Assignment: Please copy each line below that contains the string "thumb".

*** Input ***

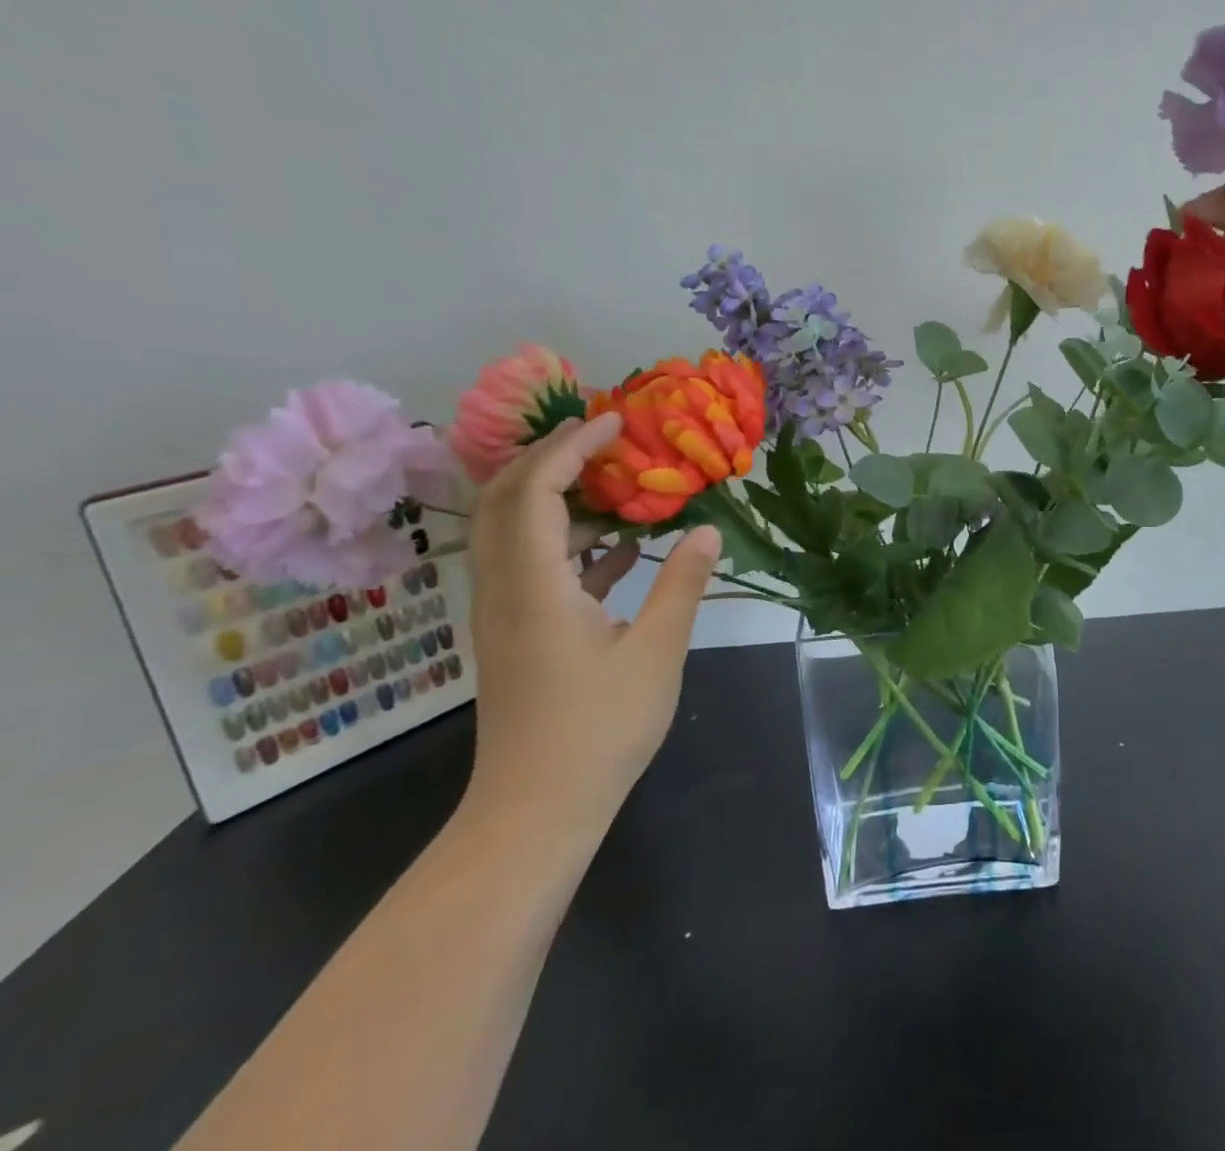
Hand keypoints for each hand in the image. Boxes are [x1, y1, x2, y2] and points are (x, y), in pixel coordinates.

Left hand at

***
*** Input ***

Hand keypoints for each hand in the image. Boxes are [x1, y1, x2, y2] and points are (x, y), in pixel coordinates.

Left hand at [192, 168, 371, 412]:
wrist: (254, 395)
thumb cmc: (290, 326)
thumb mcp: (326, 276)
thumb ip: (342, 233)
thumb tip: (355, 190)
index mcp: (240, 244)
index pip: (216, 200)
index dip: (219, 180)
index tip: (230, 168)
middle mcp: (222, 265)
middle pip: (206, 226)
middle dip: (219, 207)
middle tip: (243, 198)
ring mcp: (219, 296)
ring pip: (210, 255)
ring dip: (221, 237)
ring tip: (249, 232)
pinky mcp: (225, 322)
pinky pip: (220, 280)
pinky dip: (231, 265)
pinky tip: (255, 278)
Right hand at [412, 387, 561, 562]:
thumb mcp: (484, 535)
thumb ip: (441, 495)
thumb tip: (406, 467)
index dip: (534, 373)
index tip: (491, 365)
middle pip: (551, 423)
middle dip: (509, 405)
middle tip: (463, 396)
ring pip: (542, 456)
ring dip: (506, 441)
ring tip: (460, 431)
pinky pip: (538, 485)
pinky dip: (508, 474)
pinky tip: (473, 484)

***

Output for this task:
thumb cmc: (290, 326)
thumb mcp: (326, 276)
thumb ip: (342, 233)
thumb tip: (355, 190)
thumb mcp: (484, 535)
thumb ip: (441, 495)
thumb tip: (406, 467)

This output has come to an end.